■ MATERIAL FOR THIS EXERCISE:
• • •
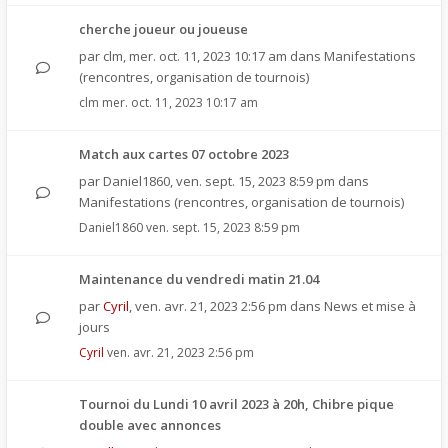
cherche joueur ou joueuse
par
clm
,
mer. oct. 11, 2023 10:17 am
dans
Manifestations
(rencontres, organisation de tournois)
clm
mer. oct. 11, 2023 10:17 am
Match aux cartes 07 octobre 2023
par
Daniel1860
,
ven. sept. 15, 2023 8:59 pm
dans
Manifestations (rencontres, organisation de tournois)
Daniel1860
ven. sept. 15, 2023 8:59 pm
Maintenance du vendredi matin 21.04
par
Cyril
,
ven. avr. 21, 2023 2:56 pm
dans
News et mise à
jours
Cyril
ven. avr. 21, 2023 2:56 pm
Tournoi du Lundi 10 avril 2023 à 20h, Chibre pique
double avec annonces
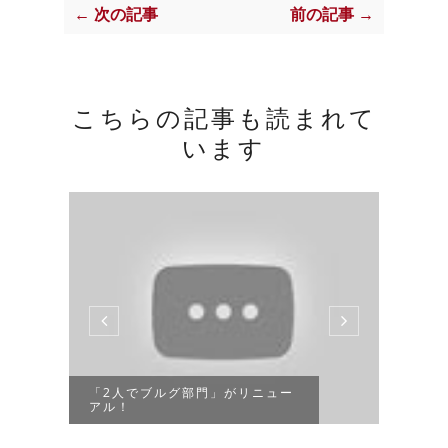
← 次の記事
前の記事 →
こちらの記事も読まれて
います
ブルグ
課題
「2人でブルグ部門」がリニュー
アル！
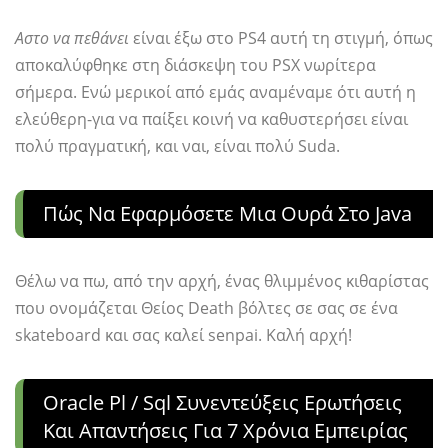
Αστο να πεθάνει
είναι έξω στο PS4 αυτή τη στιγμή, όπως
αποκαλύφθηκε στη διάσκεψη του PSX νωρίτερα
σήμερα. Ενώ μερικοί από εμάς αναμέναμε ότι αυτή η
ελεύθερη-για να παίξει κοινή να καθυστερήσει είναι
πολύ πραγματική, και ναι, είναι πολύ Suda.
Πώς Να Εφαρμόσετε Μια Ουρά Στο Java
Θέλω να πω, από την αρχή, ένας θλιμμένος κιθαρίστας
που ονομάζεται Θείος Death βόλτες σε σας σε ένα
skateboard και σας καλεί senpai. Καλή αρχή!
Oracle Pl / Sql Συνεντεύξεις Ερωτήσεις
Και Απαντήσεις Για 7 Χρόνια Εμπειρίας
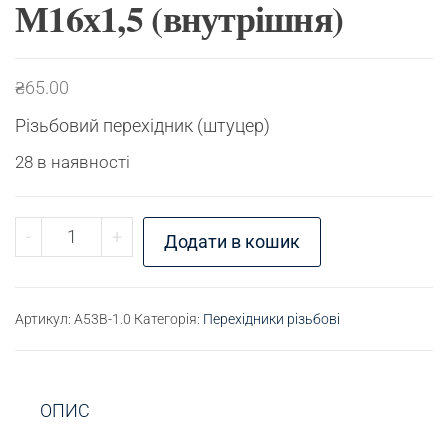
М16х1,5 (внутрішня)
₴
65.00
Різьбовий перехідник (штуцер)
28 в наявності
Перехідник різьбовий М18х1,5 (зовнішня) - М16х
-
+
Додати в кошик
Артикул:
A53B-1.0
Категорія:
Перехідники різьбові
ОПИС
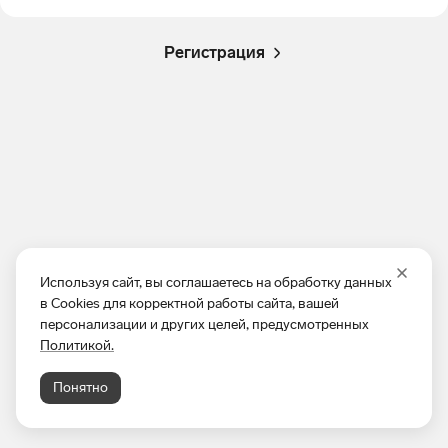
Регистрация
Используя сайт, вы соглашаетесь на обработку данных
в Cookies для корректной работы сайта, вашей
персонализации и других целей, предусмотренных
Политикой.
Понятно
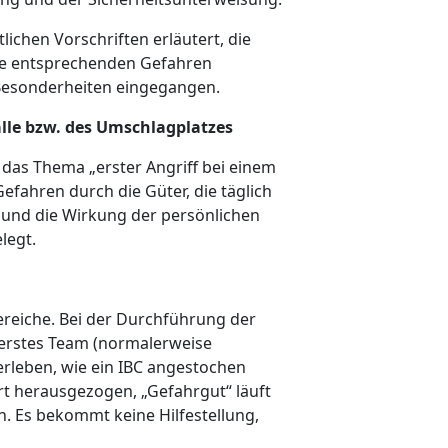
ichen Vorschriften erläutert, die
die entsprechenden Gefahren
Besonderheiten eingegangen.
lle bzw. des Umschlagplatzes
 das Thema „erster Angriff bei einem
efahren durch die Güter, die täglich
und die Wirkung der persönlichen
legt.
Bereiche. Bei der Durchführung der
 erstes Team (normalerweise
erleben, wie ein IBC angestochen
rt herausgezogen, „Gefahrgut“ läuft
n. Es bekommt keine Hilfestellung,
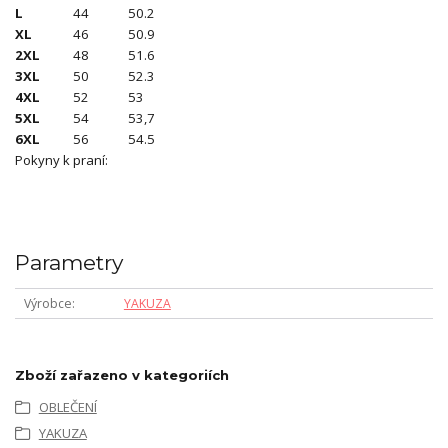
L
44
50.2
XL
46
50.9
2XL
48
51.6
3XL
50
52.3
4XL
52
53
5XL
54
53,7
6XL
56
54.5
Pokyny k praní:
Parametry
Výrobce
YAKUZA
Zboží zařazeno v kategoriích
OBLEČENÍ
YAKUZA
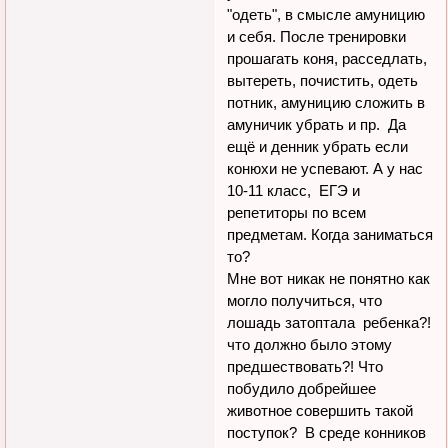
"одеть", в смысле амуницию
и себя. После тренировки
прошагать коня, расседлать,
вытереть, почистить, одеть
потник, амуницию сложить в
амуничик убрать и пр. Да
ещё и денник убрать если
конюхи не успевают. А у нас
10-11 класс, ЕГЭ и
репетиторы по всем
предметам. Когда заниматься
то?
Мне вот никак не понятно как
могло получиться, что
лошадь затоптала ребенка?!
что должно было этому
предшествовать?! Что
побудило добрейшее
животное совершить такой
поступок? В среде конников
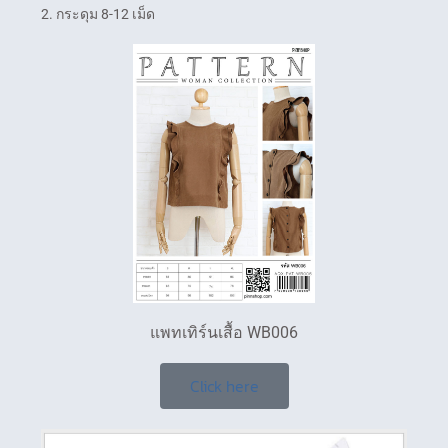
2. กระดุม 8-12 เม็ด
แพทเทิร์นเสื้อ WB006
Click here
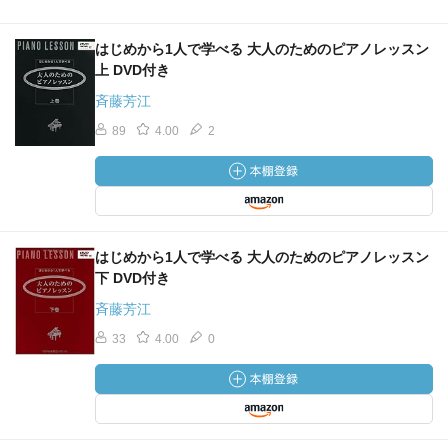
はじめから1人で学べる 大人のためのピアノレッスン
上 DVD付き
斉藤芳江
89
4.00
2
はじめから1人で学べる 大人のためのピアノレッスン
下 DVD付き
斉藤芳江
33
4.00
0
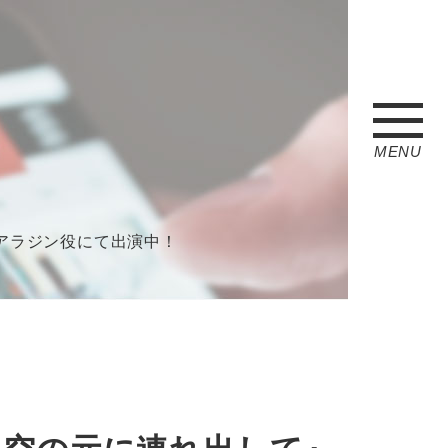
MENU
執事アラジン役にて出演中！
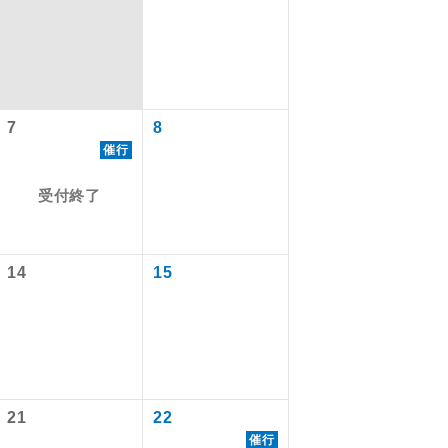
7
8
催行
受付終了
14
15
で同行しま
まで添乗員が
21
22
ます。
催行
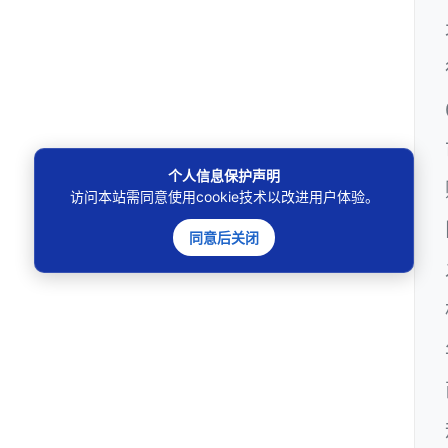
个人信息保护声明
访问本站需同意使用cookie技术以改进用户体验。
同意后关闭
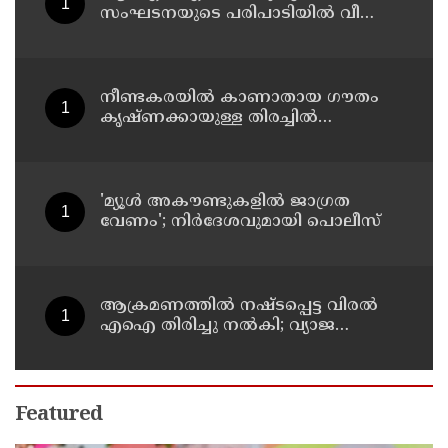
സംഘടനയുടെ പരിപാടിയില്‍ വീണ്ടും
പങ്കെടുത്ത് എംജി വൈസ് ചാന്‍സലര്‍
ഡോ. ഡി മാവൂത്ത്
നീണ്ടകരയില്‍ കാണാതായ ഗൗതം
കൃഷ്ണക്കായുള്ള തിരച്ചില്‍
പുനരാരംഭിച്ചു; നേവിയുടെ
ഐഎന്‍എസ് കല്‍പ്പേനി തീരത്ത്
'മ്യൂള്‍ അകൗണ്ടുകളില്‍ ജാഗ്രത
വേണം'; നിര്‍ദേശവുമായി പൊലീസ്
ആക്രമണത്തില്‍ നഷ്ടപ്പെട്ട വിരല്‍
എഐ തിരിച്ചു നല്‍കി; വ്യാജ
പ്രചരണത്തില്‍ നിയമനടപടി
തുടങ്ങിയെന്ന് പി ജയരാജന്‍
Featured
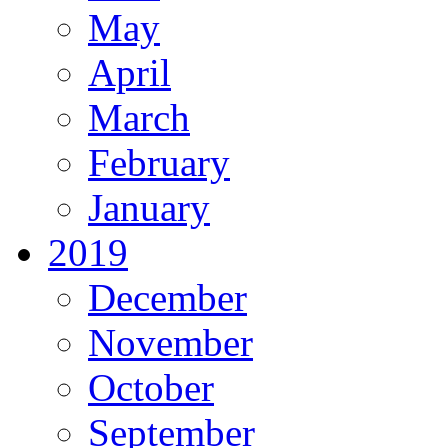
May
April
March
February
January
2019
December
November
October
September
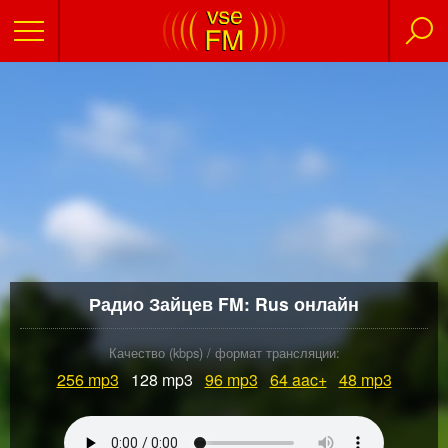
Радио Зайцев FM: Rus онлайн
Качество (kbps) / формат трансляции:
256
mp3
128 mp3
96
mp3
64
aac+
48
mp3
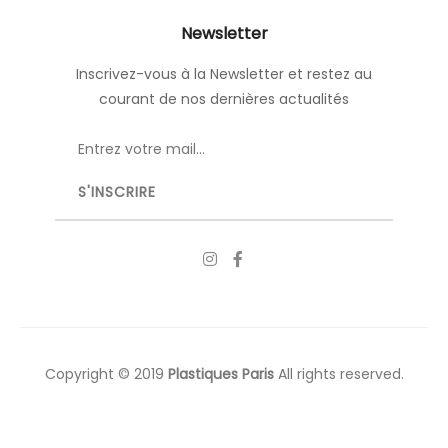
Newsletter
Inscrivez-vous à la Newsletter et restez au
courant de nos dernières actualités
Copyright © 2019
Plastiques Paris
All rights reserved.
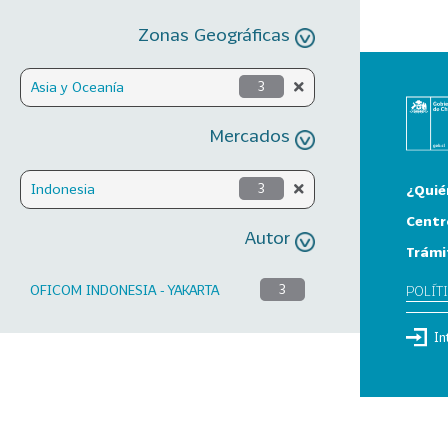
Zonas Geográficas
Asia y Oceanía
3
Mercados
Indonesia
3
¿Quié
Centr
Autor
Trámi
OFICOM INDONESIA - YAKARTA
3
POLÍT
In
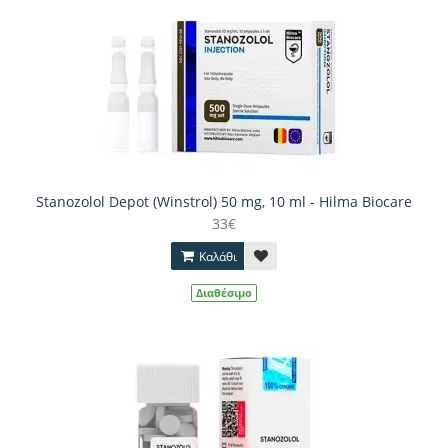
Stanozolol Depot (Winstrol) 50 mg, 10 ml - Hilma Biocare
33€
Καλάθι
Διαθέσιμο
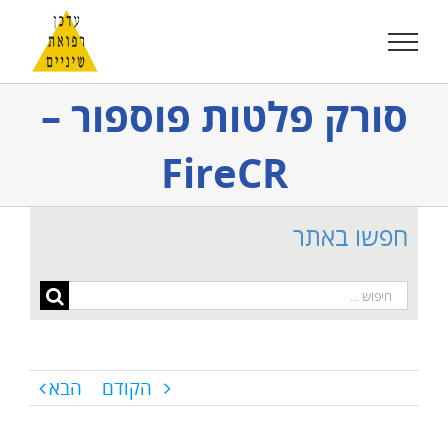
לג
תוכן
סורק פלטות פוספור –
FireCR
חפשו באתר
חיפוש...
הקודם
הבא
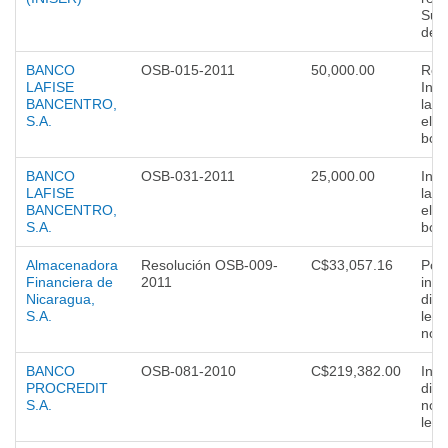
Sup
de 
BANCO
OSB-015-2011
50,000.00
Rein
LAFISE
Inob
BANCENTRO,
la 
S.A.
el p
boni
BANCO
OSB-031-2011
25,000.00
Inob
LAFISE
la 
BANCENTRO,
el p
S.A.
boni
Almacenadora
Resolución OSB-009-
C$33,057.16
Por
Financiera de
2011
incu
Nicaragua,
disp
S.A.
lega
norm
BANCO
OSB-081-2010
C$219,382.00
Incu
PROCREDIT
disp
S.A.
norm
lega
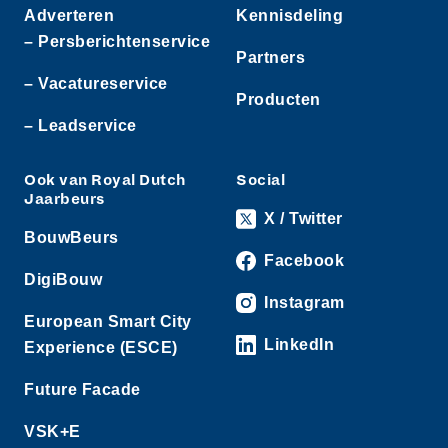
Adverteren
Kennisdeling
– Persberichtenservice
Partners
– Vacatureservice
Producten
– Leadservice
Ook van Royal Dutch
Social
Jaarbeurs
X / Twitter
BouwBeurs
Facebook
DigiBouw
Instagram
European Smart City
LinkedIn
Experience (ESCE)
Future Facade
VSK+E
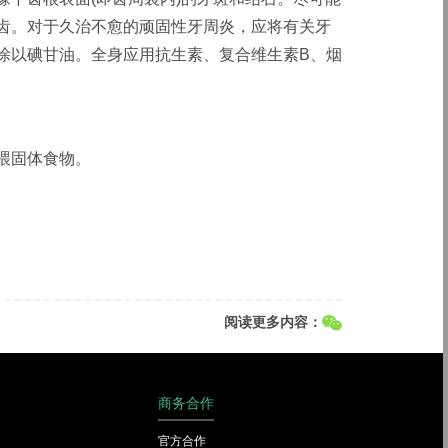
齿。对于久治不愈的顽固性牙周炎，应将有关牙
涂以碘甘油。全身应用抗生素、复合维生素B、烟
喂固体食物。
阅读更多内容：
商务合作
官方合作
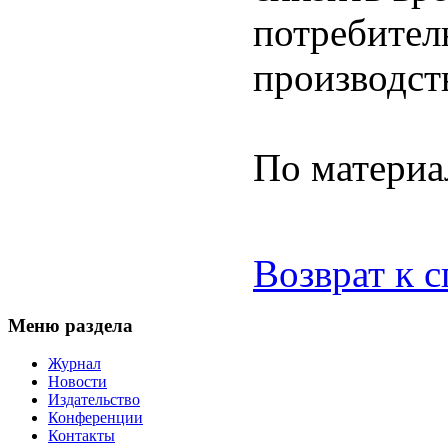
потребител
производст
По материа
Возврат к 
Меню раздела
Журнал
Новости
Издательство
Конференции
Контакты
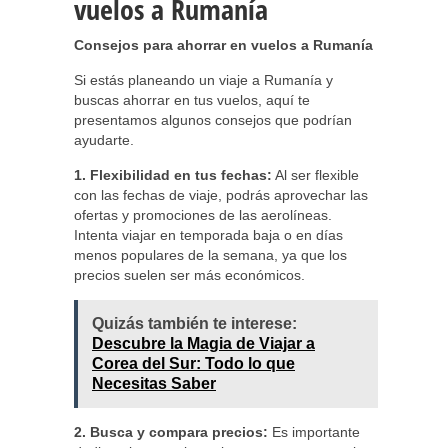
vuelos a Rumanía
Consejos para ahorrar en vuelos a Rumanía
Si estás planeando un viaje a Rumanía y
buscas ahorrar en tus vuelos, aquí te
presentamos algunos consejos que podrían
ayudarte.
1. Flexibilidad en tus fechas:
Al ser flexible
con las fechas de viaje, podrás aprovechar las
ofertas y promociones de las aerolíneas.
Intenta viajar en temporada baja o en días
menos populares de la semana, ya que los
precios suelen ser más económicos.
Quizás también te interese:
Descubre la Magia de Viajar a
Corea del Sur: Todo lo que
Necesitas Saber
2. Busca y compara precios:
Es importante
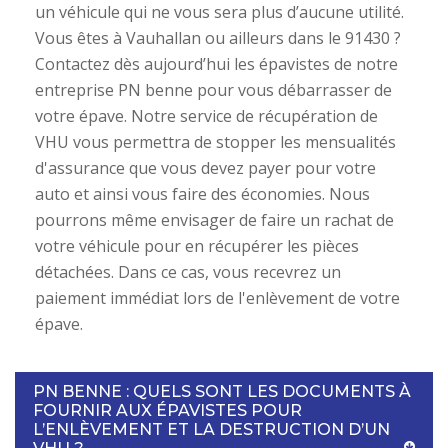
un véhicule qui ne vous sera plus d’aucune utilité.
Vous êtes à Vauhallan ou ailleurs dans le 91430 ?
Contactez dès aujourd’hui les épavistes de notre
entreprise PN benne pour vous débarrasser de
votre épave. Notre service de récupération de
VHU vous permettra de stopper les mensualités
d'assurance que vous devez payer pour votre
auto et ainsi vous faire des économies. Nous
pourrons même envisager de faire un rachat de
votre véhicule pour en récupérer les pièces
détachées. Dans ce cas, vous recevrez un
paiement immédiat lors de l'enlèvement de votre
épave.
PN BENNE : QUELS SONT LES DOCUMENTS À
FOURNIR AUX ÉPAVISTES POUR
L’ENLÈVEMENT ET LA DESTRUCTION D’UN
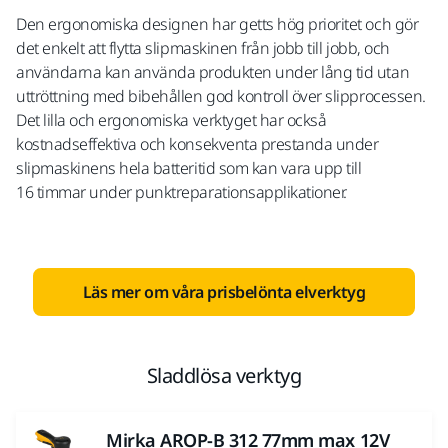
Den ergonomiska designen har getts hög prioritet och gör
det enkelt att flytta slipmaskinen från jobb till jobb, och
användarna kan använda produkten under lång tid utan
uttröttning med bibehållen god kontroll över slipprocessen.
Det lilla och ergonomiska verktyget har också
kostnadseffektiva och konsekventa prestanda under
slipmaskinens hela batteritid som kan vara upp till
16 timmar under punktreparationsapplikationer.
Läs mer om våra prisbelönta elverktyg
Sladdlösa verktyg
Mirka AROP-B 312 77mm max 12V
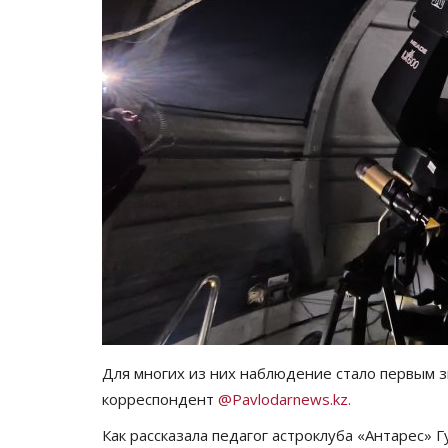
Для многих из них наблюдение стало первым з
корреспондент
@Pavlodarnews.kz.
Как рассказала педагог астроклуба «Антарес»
• • •
■ ASSIGNED TASK:
Count the lines in the items above that contain the word "убрать". Give only the number.

■ WRITTEN RESPONSE:
2